R.a.n.t. of week 12/02/12
What misgivings? Well, as indicated above, I'm not exactly the athletic type. And even if I were more fit, the drive to play somewhat alludes me. I was picked last in the 'school-yard pick-em' and the reason showed several times as I was playing, quite probably looking lost. At one point I remember thinking to myself, "I'm a poet, not a footballer". So that got me thinking. Can a poet be an athlete? I started to imagine a team playing football, comprised of poets. Here's how the game went in my mind:
* * * * *
"Hello, I'm Alex Flanagan. I'll be your sideline reporter for this first ever, poets football game. The players are on the field and the game is about to commence. Some might wonder why the game is so late at night. It seems most of the poets felt it was more 'poetic' this way. Number 12, Robert Browning, suggested this 'meeting at night'. Kick-off is about to begin and I'm joined by Pam Oliver who'll be interviewing a few of the players. Pam, I understand you are with Lewis Carroll, this teams quarterback."
"Yes Alex, Now Lewis, what do you feel are your teams chances of winning this game?"
"Twas brillig, and the slithy toves."
"I've forgotten, he doesn't usually make much sense. Back to you Alex."
"The game is now under-way and the poets have received the ball first. John Keats is returning the ball, wait, what's he doing? He's stopped and staring ahead, he seems to be paralysed in place, pointing down field and mumbling. Can we hear what he's saying?"
"Tiger, Tiger burning bright!"
"He's taken down at the 15! This is not good field position for the poets. It's first down and looks like they are going to try a run play. It's handed off to Robert Frost who, yes he's actually made a first down. The defence assumed he was running a different route, but he tricked them all and took the one less traveled by. They are now in better field position, but can they do anything again? Lewis Carroll is hiking the ball."

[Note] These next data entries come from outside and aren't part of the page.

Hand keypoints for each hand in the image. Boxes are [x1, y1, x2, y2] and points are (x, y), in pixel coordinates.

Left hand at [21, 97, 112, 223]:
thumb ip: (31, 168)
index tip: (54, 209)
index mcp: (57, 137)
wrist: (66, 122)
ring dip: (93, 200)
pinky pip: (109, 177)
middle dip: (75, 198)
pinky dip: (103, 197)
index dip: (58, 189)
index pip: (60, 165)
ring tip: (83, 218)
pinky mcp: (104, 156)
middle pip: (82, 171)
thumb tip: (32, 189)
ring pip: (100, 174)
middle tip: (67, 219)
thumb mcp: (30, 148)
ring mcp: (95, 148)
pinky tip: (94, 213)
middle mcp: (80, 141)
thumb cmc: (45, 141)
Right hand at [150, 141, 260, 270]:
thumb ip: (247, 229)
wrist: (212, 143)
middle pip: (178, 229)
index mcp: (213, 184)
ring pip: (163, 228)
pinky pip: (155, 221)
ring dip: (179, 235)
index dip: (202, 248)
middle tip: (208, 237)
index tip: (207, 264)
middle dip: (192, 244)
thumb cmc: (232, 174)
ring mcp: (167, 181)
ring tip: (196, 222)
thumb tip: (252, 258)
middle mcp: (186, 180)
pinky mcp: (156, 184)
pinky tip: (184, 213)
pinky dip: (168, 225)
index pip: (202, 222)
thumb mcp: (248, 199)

"One two! One Two! And Through and Through, hike!"
"It's going to be a pass play. Stephen Crane is running down field as though he's pursuing the horizon. William Wordsworth is running all about the field. I'm not sure he knows what he's doing. He seems to be fluttering and dancing in the breeze. Here's the throw, it's to W.H.Davies but he's just standing there. He could have caught the ball but he didn't even try. He's now being ejected from the game. Pam, can you get a comment from him?"
"Davies, what happened out there?"
"What is life if full of care, we have no time to stand and stare."
"Thanks for that incite. Alex, back to you."
"Thanks Pam. The team is now sending in Emily Dickenson. Earlier, she felt the game was going to be a breeze and said, 'success is counted sweetest'. Seems she's very hopeful. It's second down and they are going for another run play. It's handed to Emily but she's turned from the defender and has started to run backwards. Oh no, she is taken down for a loss of ten yards. I think we can hear her on the field."
"How DREARY to be somebody!"
"She seems to be taking this very hard. It's third down now and they need to make a conversion here. But can they do it? Lewis Carroll hikes the ball again."
"Callooh! Callay! Hike!"
"The ball is passed to A.E.Houseman, he's running for the first down but.... oh no. He's taken down and it doesn't look like he's getting back up. He took a hard hit, I'm not sure he's going to be back in the game either. Pam, you are right there, how bad does it look."
"Alex, he seems to have taken quite a hit. He's slowly getting to his feet. The crowd is cheering, but he's hobbling to the sideline. Houseman, are you okay?"
"Miles around they'll say that I am quite myself again."
"There you have it, Houseman seems to think he'll be okay."
"It's now fourth down so the poets will have to kick the ball away. Edgar Allan Poe is kicking the ball and it's received by the other team. They are running down the field but no one is stopping them. Edgar Allan Poe is actually running off the field yelling 'Nevermore'. He's being followed by the rest of the poets. Why are they running off the field? Pam, Stephen ran past you. What was he shouting?"
"Incredibly Alex, he seems despondent. As do the rest of the poets. 'It is futile' he cried and ran on. It seems this poets football game has come to an early close. Back to you."
"I guess that just about does it for the first annual poets football game. It seems there will be no joy in Mudville tonight. On behalf of myself and Pam Oliver, have a good night."